REVIEW: Hail, Caesar!

Photo: Universal Pictures

Photo: Universal Pictures

Chris Luckett

The Coen Brothers are an odd breed. They’re brilliant filmmakers, as their combined 28 Oscar nominations stand as testament to. But like Quentin Tarantino and the Wachowskis, they can be their own worst enemies sometimes.

So long as they treat the script and characters as the most important pieces of the picture, they invariably spin gold. (See: Blood Simple, Fargo, The Big Lebowski.) Whenever their visual eye and compulsion for cinematic homage take precedence, though, their movies end up misfires at best and forgettable at worst. (See: The Hudsucker Proxy, The Man Who Wasn’t There, The Ladykillers.)

Hail, Caesar!, the brothers’ first mainstream movie since 2010’s True Grit and their first “goofy” comedy since 2008’s Burn After Reading, has all the pieces to have been one of their greats. Unfortunately, they’re lost in a sea of half-sketched scenarios and overlong set pieces.

Photo: Universal Pictures

Photo: Universal Pictures

Josh Brolin leads what has already been labeled in all the marketing as an all-star cast, as Eddie Mannix, famed Hollywood “fixer” of the ‘40s. A typical day finds him balancing an Esther Williams-ish actress with an out-of-wedlock pregnancy (Scarlett Johansson), a Kirby Grant-esque singing cowboy being rotated by the studio into a prestige picture (Arlen Ehrenreich), and twin gossip reporters with more than a little Hedda Hopper to them (Tilda Swinton). On the not-so-typical day that spans Hail, Caesar!, it also includes finding the kidnapped movie star Baird Whitlock (George Clooney).

There’s so much comedic material here, but half the time, the Coens treat it dramatically, leaving the movie sometimes stalled for spans where it’s fighting against itself to be funny.

Photo: Universal Pictures

Photo: Universal Pictures

The highs are exceptionally high — the belly laughs mined from a scene with director Laurence Laurentz (Ralph Fiennes) instructing Ehrenreich on how to say the line “Would that it were so simple” continue well into the following scene — but aren’t frequent enough for something that flirts with screwball comedy but never commits to it.
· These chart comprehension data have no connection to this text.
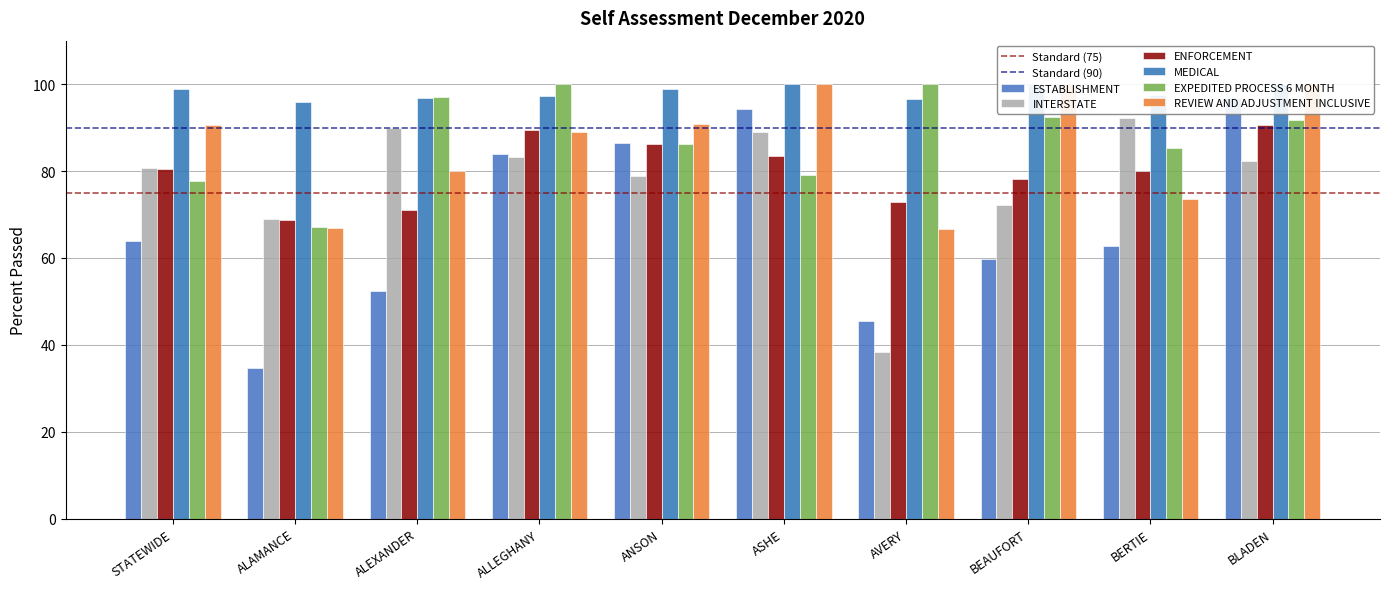

Reading left to right, list all the values displayed in this chart.

ESTABLISHMENT: 63.9	34.7	52.4	83.9	86.5	94.3	45.6	59.9	62.8	96.7
INTERSTATE: 80.7	69.0	90.0	83.3	79.0	88.9	38.5	72.2	92.3	82.3
ENFORCEMENT: 80.4	68.7	71.0	89.5	86.1	83.5	72.8	78.1	79.9	90.5
MEDICAL: 98.9	96.0	96.9	97.4	98.8	100.0	96.5	100.0	97.5	100.0
EXPEDITED PROCESS 6 MONTH: 77.7	67.1	97.0	100.0	86.3	79.1	100.0	92.5	85.2	91.8
REVIEW AND ADJUSTMENT INCLUSIVE: 90.5	67.0	80.0	88.9	90.9	100.0	66.7	100.0	73.7	100.0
Antic comedies of the Golden Age of Hollywood, of the sort Hail, Caesar! wants to pay tribute to, were masters of not just timing but momentum; the film never gets off the ground, though, as it keeps interrupting any developing pace for scenes that barely elicit a mirthless chuckle.

Photo: Universal Pictures

Photo: Universal Pictures

Each of the sets Mannix visits showcases their movie-with-the-movie, with tributes to many long-abandoned genre styles of old. Unfortunately, the Coens get so wrapped up in paying homage to these films of yesteryear, they sacrifice any inertia they get going. Scenes of synchronized swimming and dance routines, as well-choreographed as they are, stall the overall picture every 10 or 15 minutes.

No character feels close to even two-dimensional (save Mannix, who you still never grow to care much about). That’s not a problem in effective screwball comedies, but the Coens constantly forget here that the plot’s more interesting than the characters, spending lots of screen time on loose strands of story that ultimately go nowhere.

Photo: Universal Pictures

Photo: Universal Pictures

All the subplots feel as incomplete as the characters. Blacklisted communists, arranged marriages, spaghetti lassos, homoerotic dance routines, and Lockheed-Martin all get kneaded together into a tenuous mess that leaves very few of the storylines with adequate screen time or satisfying resolutions.

The entire cast gives it their all — many steal the movie out from under the writer-directors with howlingly lunatic performances — but without a solid voice from the script and a singular vision in the direction, Hail, Caesar! proves an admirable disappointment.